Experts believe that the Reserve Bank of Australia (RBA) will retain the current 3.25 per cent overnight cash rate when the central bank's monetary committee meets on Melbourne Cup Day on Tuesday, Nov 6.
This, despite six members of a nine-member shadow RBA board of News Limited believing a rate cut is needed, while two share the experts' sentiment that it should be held and one even is in favour of a rate increase.
Economic data that came out Monday indicated a rate reduction is warranted.
If the experts' opinion holds, it would be the first time in six years that RBA Governor Glenn Stevens will not deliver a Cup Day rate change. Since he assumed leadership of the Australian central bank, Mr Stevens had made two Cup Day rate cuts, the first in 2008 and the second in 2011.
They pointed out that since Mr Stevens made a surprise rate cut in October, he has the luxury of holding off another rate cut until stronger local or global conditions require one.
Paul Bloxham, chief economist at HSBC and shadow RBA board member, said he opted for a rate cut to ensure a smooth rebalancing from a mining-driven growth to a consumer- and housing-driven growth. Another shadow board member and Bank of America Merrill Lynch chief economist Saul Eslake agreed with Mr Bloxham that the RBA should reduce the key lending rate to ensure sectors of the Australian economy that are sensitive to interest rate movements are well placed when the investment phase of the resources boom starts to wind down.
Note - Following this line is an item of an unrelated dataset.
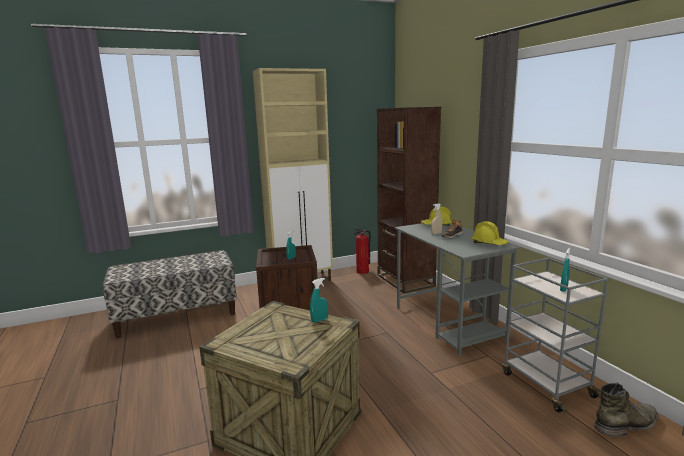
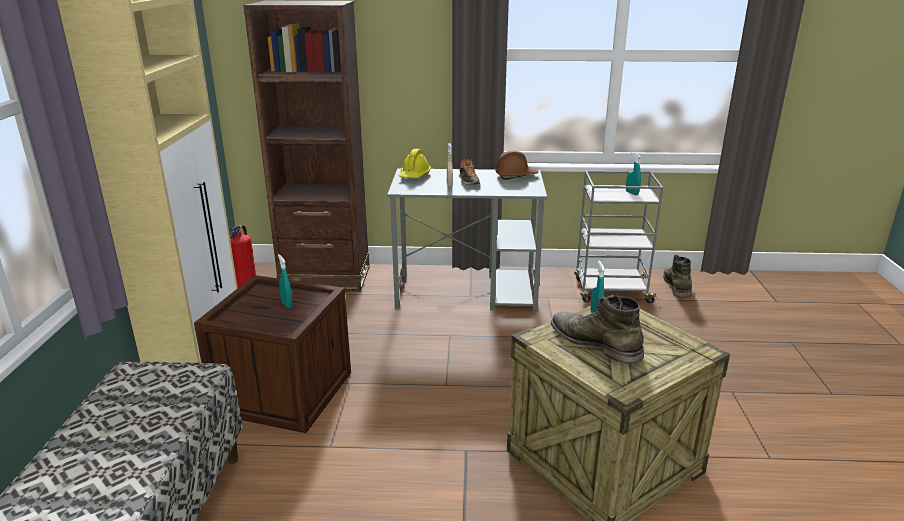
camera: 65 degrees left, 10 degrees up
yellow hard hat [471,221,509,245] -> brown hard hat [495,150,539,180]
none -> green boot [551,295,644,364]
Despite the Monday report of the falling job ads, analysts agree that the RBA monetary policy decisions are based on conditions in the past six months, not just a day prior.
"The RBA should cut the cash rate . . . it has just six months to create momentum in the economy sufficient to offset falling mining investment. There are few green shoots in retail, and stabilised housing prices, but beyond that not enough is going on. With an overvalued currency and a government hell-bent on surplus, lower interest rates are the only lever left to pull," wrote Macro Investor editor David Llewellyn-Smith in The Sydney Morning Herald.